Arenas de silencio. Olas de valor                                 6 puntos

Sands of Silence, EE.UU./España, 2016.

Dirección y guion: Chelo Álvarez-Stehle.

Duración: 86 minutos.

Estreno en el cine Cosmos, todos los días a las 21.30.

Este documental de la realizadora española Chelo Álvarez-Stehle, que se estrena en Argentina con tres años de retraso, es como varios documentales a la vez. No todos buenos, no todos pensados con claridad, no del todo congruentes entre sí. Cuando encuentra la senda, Arenas de silencio. Olas de valor (el título milita del lado “no todo”) es una película sumamente valiosa. No sólo por poner sobre la mesa uno de los temas cruciales del mundo contemporáneo, como es el del abuso, sino por darle un desarrollo que ayuda a pensarlo. Algo sumamente dificultoso, por tratarse de una aberración que parece negarse a la posibilidad de comprensión.

Arenas de silencio (se impone resumir el título) comienza con una decidida primera persona. La realizadora narra un recuerdo infantil en el que su hermana menor es llevada por un señor mayor a una carpa de la playa. La hermana mucho no quiere hablar del tema, cuando habla es para quitarle importancia y además no quiere aparecer en cámara. Por lo cual en la primera mitad de la película se la ve con el rostro borrado. Hay un salto y la realizadora aparece en el rol de periodista, investigando el tema del abuso en mujeres y niñxs, en sitios tan distantes como Nepal y México. En ambos casos lo que se narra es atroz. La violación colectiva de una niña en el país asiático, como ceremonia de inicio en la prostitución forzada, y un intento fallido de suicidio. El secuestro de una mujer joven en México, junto a su bebita de seis meses, y su obligada participación en una película porno, con la bebé en cámara. Luego de eso la mujer se entera de que la bebé fue vendida. De una punta a la otra del globo, esclavitud humana.

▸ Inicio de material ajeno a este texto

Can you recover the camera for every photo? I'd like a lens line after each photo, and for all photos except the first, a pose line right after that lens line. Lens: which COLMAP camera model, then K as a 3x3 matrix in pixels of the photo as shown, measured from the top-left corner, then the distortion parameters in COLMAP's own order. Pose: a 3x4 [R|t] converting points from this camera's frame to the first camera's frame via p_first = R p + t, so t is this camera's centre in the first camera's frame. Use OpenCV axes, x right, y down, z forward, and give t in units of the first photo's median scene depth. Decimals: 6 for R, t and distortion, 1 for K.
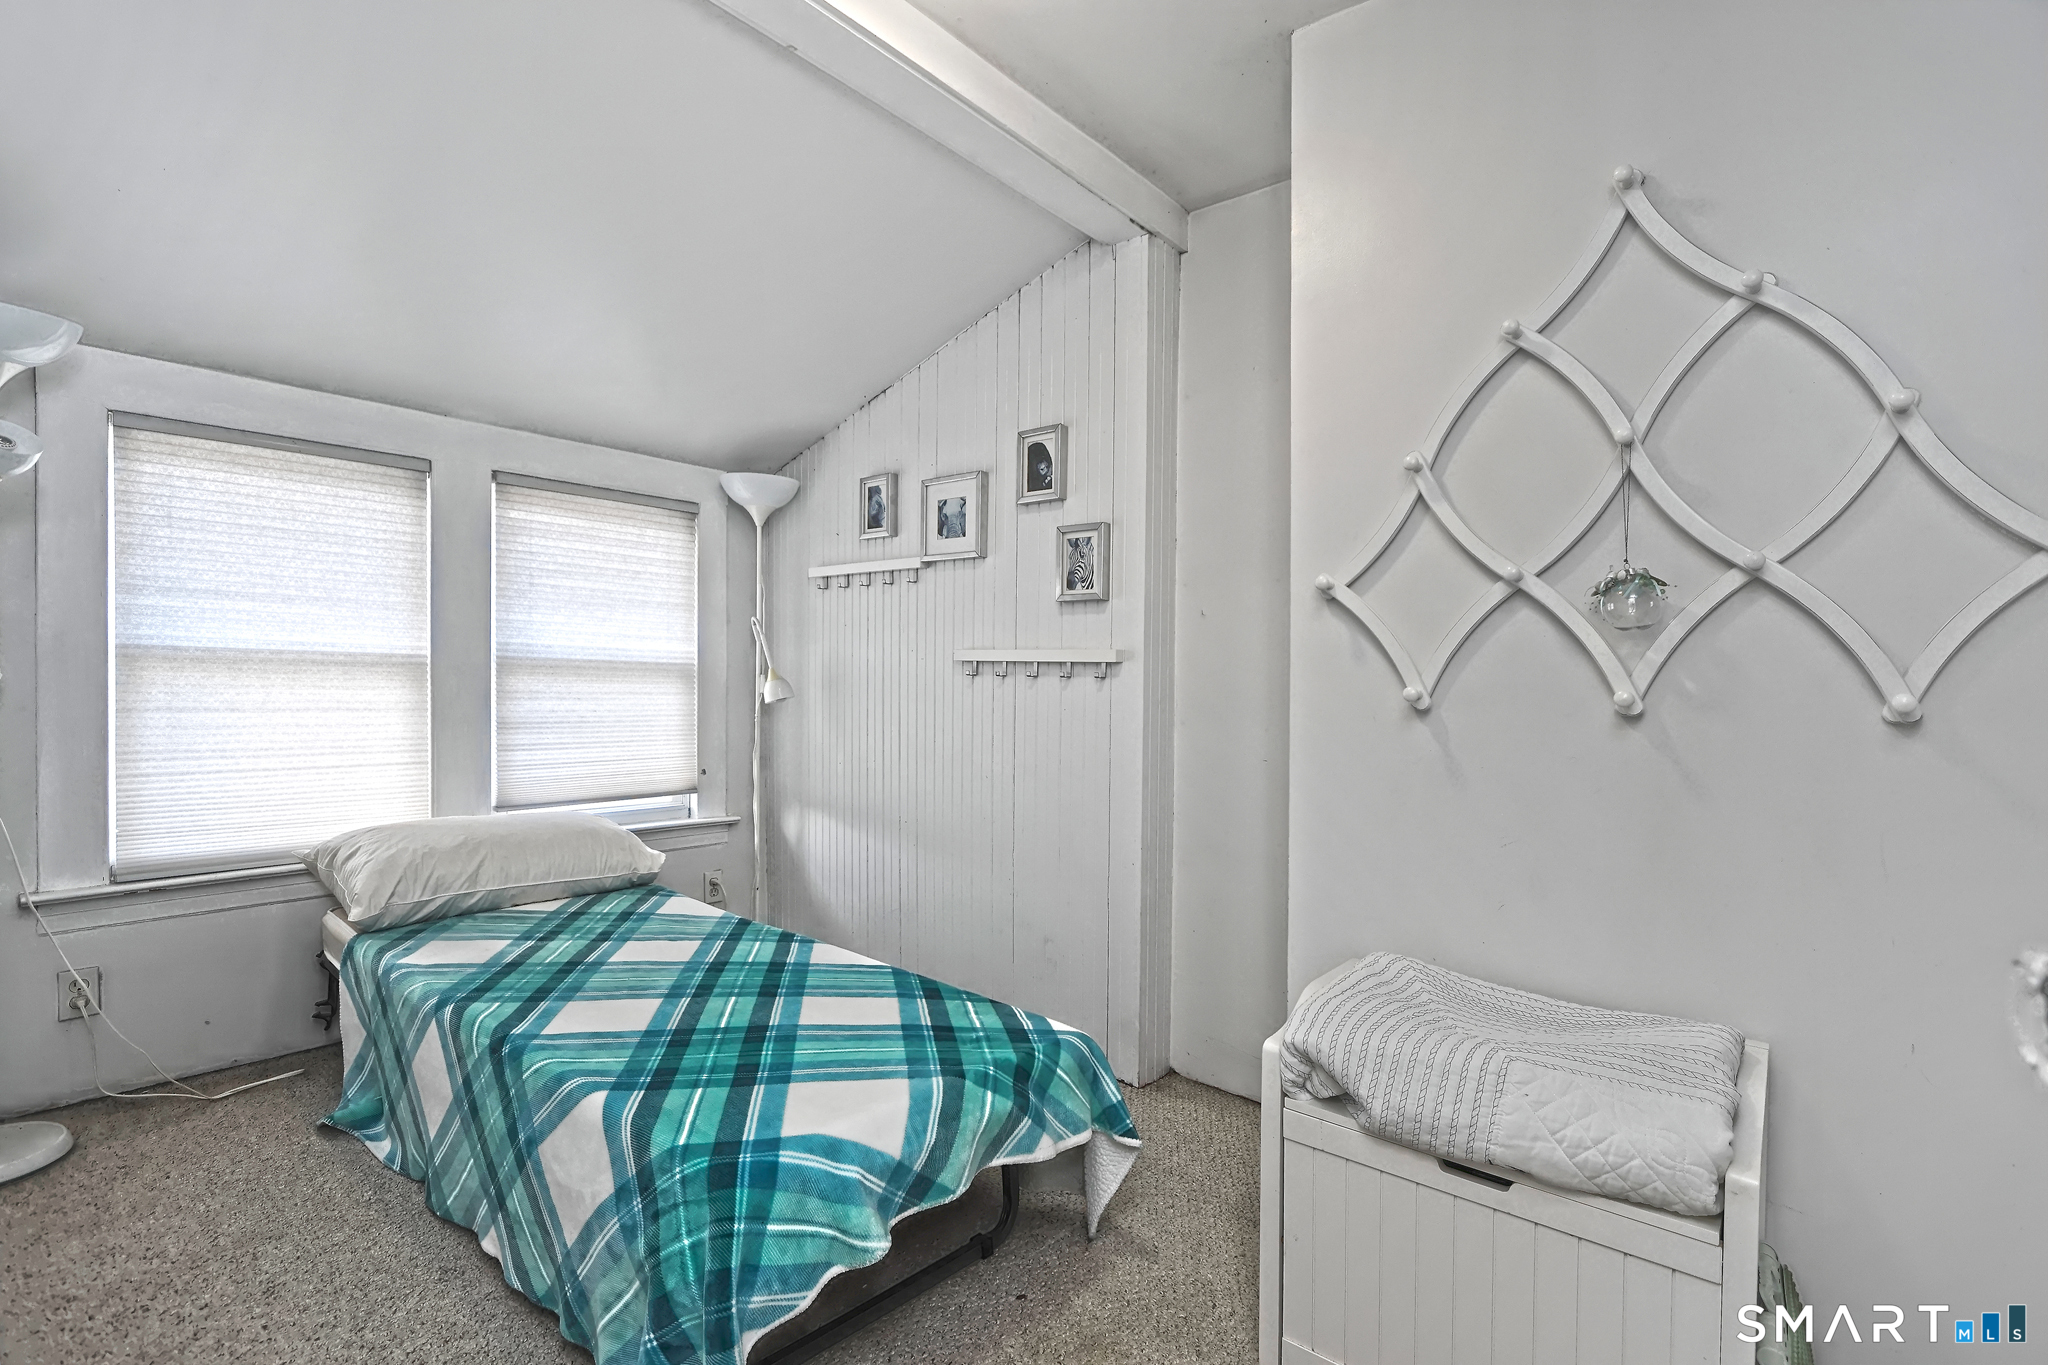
lens RADIAL K [[944.9, 0, 1020.8], [0, 944.9, 685.1], [0, 0, 1]] dist [-0.010735, -0.001075]
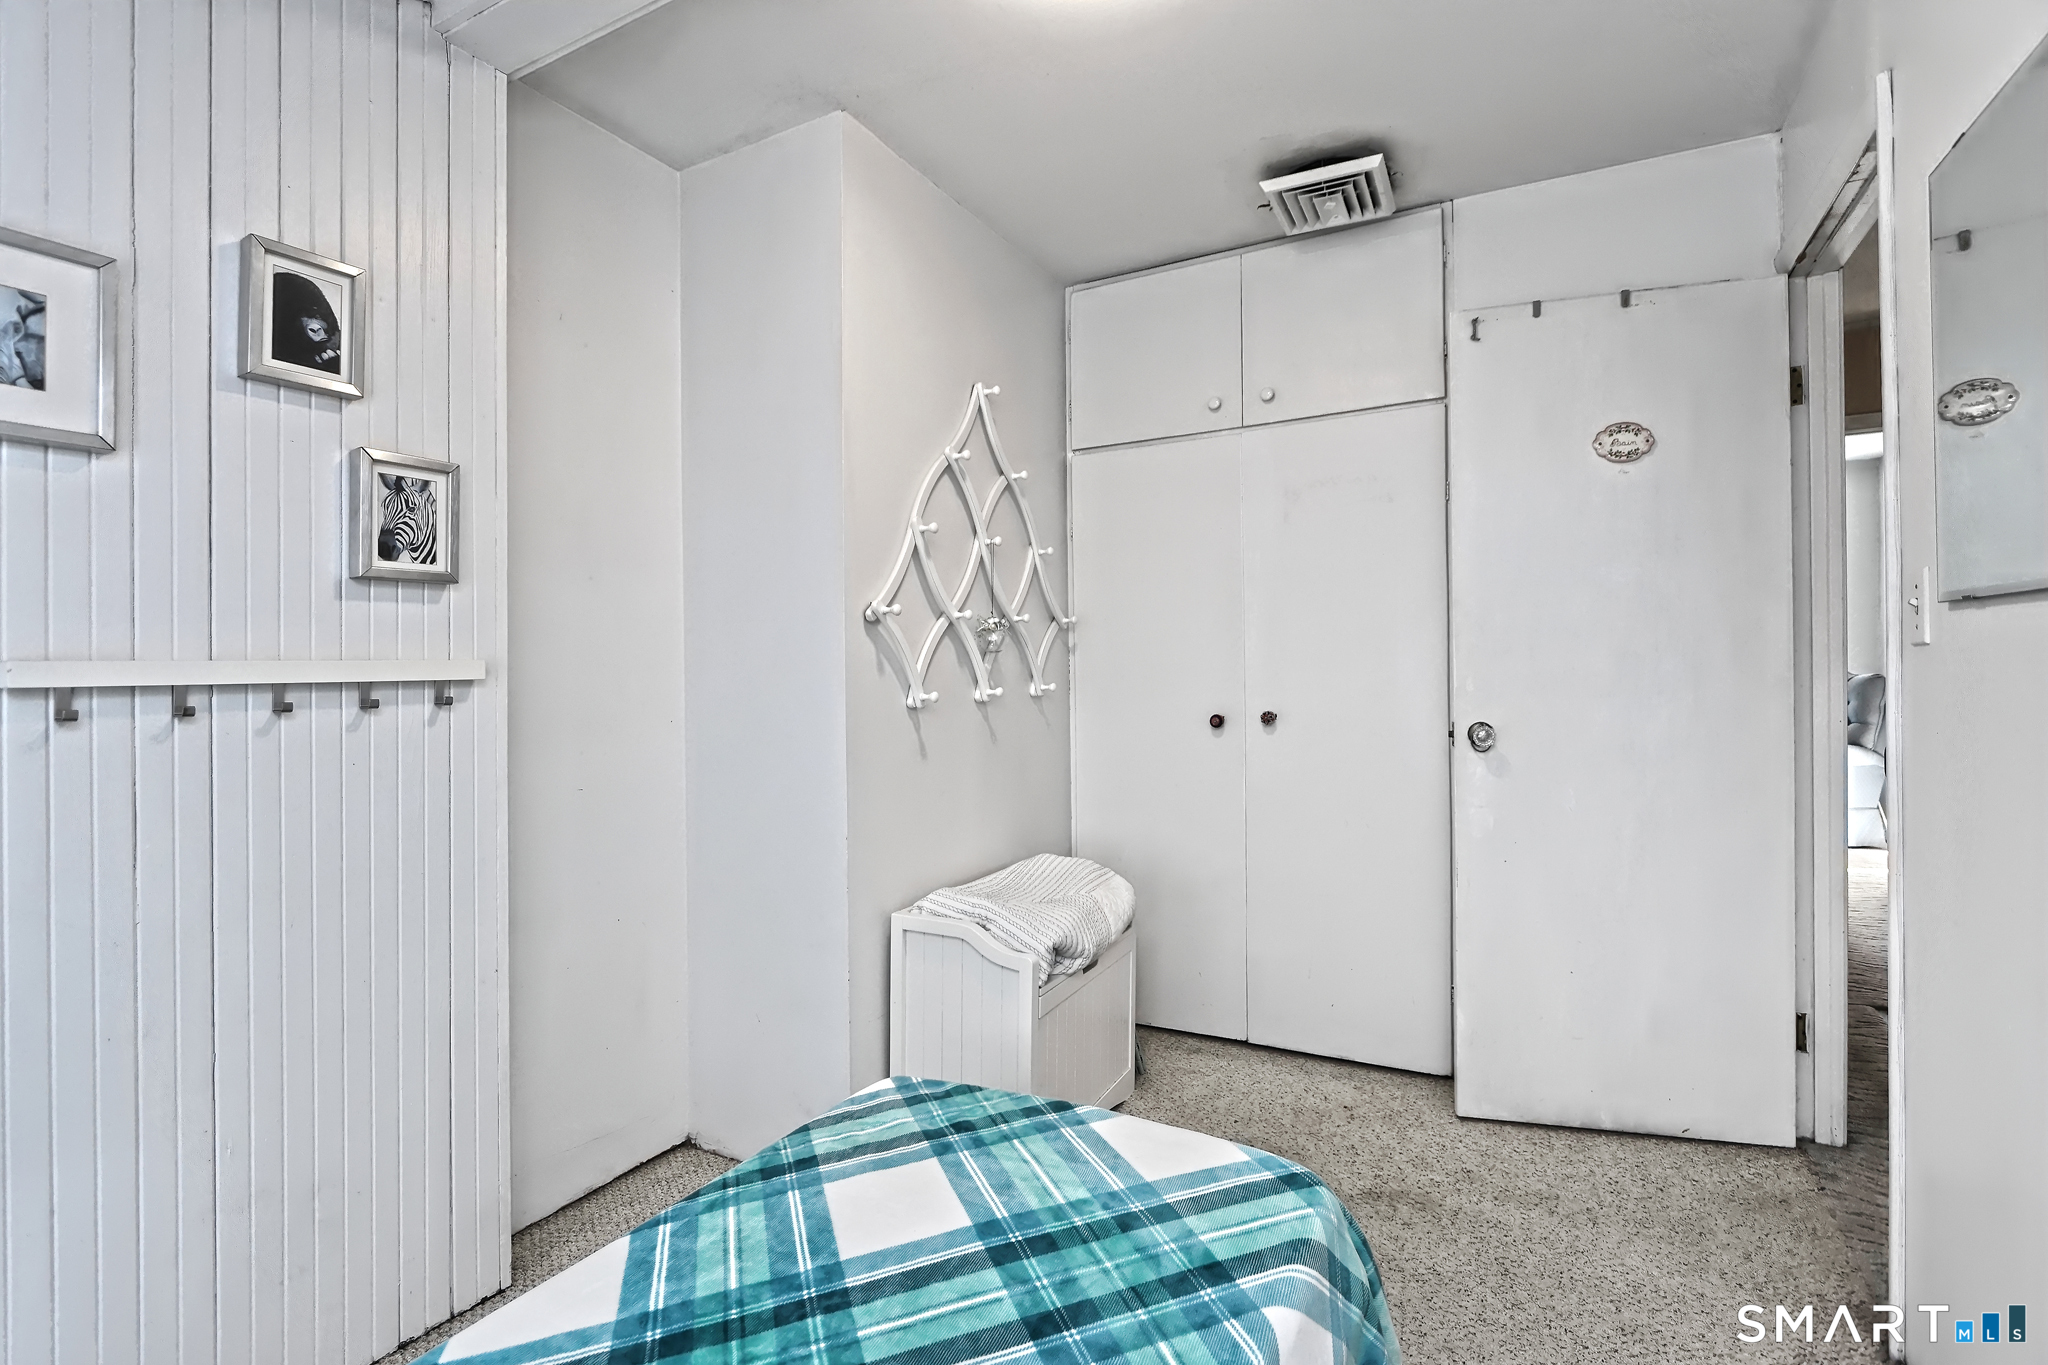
lens RADIAL K [[944.9, 0, 986.7], [0, 944.9, 638.9], [0, 0, 1]] dist [-0.010735, -0.001075]
pose [[-0.194212, -0.001328, 0.980959, -0.604448], [0.011822, 0.999923, 0.003694, -0.048403], [-0.980888, 0.012314, -0.194181, 0.745165]]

Ambas historias se encaminan sin embargo a sendas formas de salida del infierno. En un caso mediante la denuncia de los apropiadores y en el otro, con la protagonista convertida en una importante militante en contra del abuso. Hasta aquí, Arenas de silencio presenta distintos problemas narrativos. Uno es la confusión que genera el salto del relato infantil en primera persona, al (doble) relato en tercera. Que se trate de dos relatos paralelos colabora con la sensación de desorientación, y que la realizadora aparezca en cámara, a veces con vestimenta tropical, le da a la película un aire --involuntario, por supuesto, y sumamente perjudicial-- de documental exótico, de National Geographic o algún otro canal por el estilo. En un momento dado la realizadora vuelve a la primera persona, ahondando en ella a partir de una confesión propia, que resignifica la mismísima razón de ser de la película. Aparece la figura de un cura “intocable”. Ex miembro de la Teología de la Liberación, para peor.

Ese es el fragmento más interesante de Arenas de silencio. Uno en el que distintas víctimas de abuso dialogan, confesando miedos, sensaciones, sumisiones, silencios que dejan todo como está. O estaba. Y aparece también la voluntad de rebelión, de patear el tablero. La realizadora --ahora sí, con una presencia justificada en cámara-- anuncia la posibilidad de enfrentamiento con el monstruo. Lo cual genera una expectativa mayúscula. No hay nada dramáticamente más poderoso que la confrontación entre víctima y victimario. Y sin embargo no, esa confrontación no se produce. Algo semejante, en términos dramáticos, a la pinchadura de un globo. El estilo narrativo muy entrecortado --lo que antes se llamaba “estilo MTV”-- también remite a modelos televisivos. Sobre todo estadounidenses, lugar de residencia de la realizadora.